Oahu continually blows my mind with its beauty and awesomeness. Whether it is the North Shore, the West Side, the Windward Side or the South Shore this island’s beaches are among the most beautiful in the world. When you go into the mountains or into the center (the piko) of the island, you find stunning and scenic wonder – and if you get lucky enough to venture into the water you will find plenty above and below the surface to keep you smiling in delight. All of this and then you have the man-made beauty of the historic district, downtown, waikiki, the plantations, and the various statues, memorials, and more. But I don’t want to make you too giddy with the power of Oahu – so just enjoy these for now.
I love taking people to Tropical Farms, also known as the Macadamia Nut Place on the Windward Side of Oahu. It’s a different world compared to the rest of the tourist stops. Sure, there are still the Robert’s of Hawaii busses filled with Japanese, Chinese, or Middle American tourists (fun fact which may or may not be true – the average American bus tourist takes up at least twice the space of the average Chinese or Japanese tourist).

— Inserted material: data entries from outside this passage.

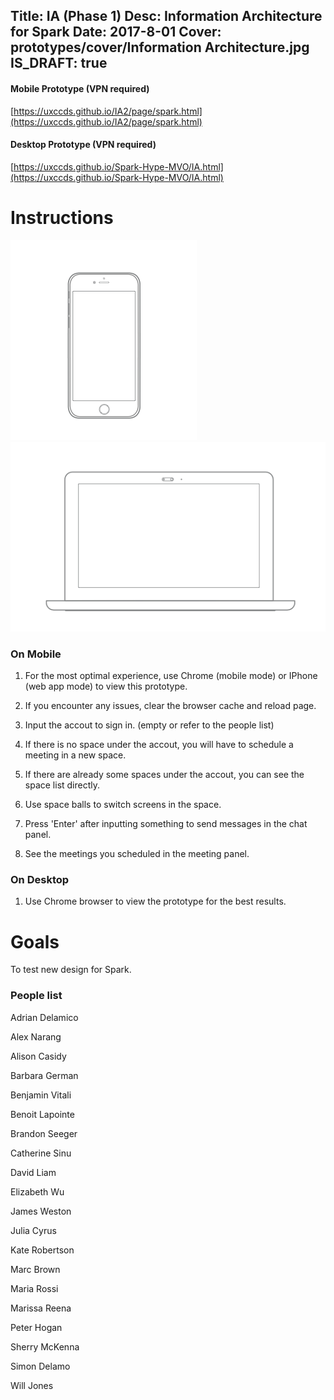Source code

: Title: IA (Phase 1)
Desc: Information Architecture for Spark
Date: 2017-8-01
Cover: prototypes/cover/Information Architecture.jpg
IS_DRAFT: true
---

#### Mobile Prototype (VPN required)

[https://uxccds.github.io/IA2/page/spark.html](https://uxccds.github.io/IA2/page/spark.html)

#### Desktop Prototype (VPN required)

[https://uxccds.github.io/Spark-Hype-MVO/IA.html](https://uxccds.github.io/Spark-Hype-MVO/IA.html)

# Instructions

![mobile](../../../img_data/prototypes/Mobile-2x.png)
![Desktop](../../../img_data/prototypes/Desktop-2x.png)

### On Mobile

1) For the most optimal experience, use Chrome (mobile mode) or IPhone (web app mode) to view this prototype.

2) If you encounter any issues, clear the  browser cache and reload page.

3) Input the accout to sign in. (empty or refer to the people list)

4) If there is no space under the accout, you will have to schedule a meeting in a new space.

5) If there are already some spaces under the accout, you can see the space list directly.

6) Use space balls to switch screens in the space.

7) Press 'Enter' after inputting something to send messages in the chat panel.

8) See the meetings you scheduled in the meeting panel.

### On Desktop

1) Use Chrome browser to view the prototype for the best results.

# Goals	

To test new design for Spark.

### People list

Adrian Delamico

Alex Narang

Alison Casidy

Barbara German

Benjamin Vitali

Benoit Lapointe

Brandon Seeger

Catherine Sinu

David Liam

Elizabeth Wu

James Weston

Julia Cyrus

Kate Robertson	

Marc Brown

Maria Rossi

Marissa Reena

Peter Hogan

Sherry McKenna

Simon Delamo

Will Jones


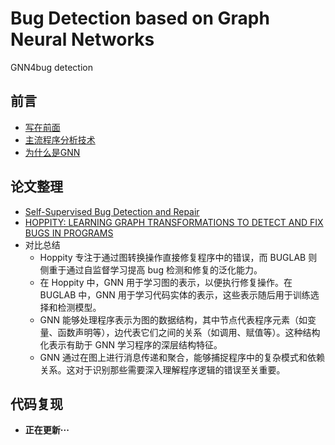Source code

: # Bug Detection based on Graph Neural Networks

GNN4bug detection

## 前言

+ [写在前面](ch0/intro.md)
+ [主流程序分析技术](ch0/program_analysis.md)
+ [为什么是GNN](ch0/why-GNN.md)

## 论文整理

+ [Self-Supervised Bug Detection and Repair](ch1/Self-Supervised_Bug_Detection_and_Repair.md)
+ [HOPPITY: LEARNING GRAPH TRANSFORMATIONS TO DETECT AND FIX BUGS IN PROGRAMS](ch1/HOPPITY.md)
+ 对比总结
  - Hoppity 专注于通过图转换操作直接修复程序中的错误，而 BUGLAB 则侧重于通过自监督学习提高 bug 检测和修复的泛化能力。
  - 在 Hoppity 中，GNN 用于学习图的表示，以便执行修复操作。在 BUGLAB 中，GNN 用于学习代码实体的表示，这些表示随后用于训练选择和检测模型。
  - GNN 能够处理程序表示为图的数据结构，其中节点代表程序元素（如变量、函数声明等），边代表它们之间的关系（如调用、赋值等）。这种结构化表示有助于 GNN 学习程序的深层结构特征。
  - GNN 通过在图上进行消息传递和聚合，能够捕捉程序中的复杂模式和依赖关系。这对于识别那些需要深入理解程序逻辑的错误至关重要。

## 代码复现

+ **正在更新···**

As you’re driving up the lush windward side, before you reach Kualoa Ranch, you see a couple of flags and a steep driveway – and you turn into it. Once you park you are greeted by an aloha shirted local with a big smile and a genuines sense of aloha. “Aloha, Welcome to Tropical Farms” – inside there is free coffee and plenty of free nut samples – garlic, cinnamon, caramel, honey, salted, plain – try them all. Also local jewelry, artisanal products, and products made from the miracle fruit – Noni. If it does even a quarter of what people claim – it’s truly a miracle.
In the back there are bins of fresh macadamia nuts you can crack open on lava rocks and of course, no shortage of chickens. One of the most authentic luau’s on the island takes place back there and there are tropical farm tours available with Samoan story tellers. On the property you will find guava, coffee, plenty of tropical flowers, and of course, macadamia. Macadamia, by the way, come originally from Australia – but they grow a little different here. You’ll see plenty of Aussies lining up with full baskets – because Tropical Farms charges half what the mac-nuts go for at home.
The best part about Tropical Farms though, is that it is a family place. You’ll find pictures of ‘Mom and Dad’ and ‘Dad’s’ surfboard (probably great-granddad’s now, actually) and much more. The crew working there are locals or family members and the aloha is genuine.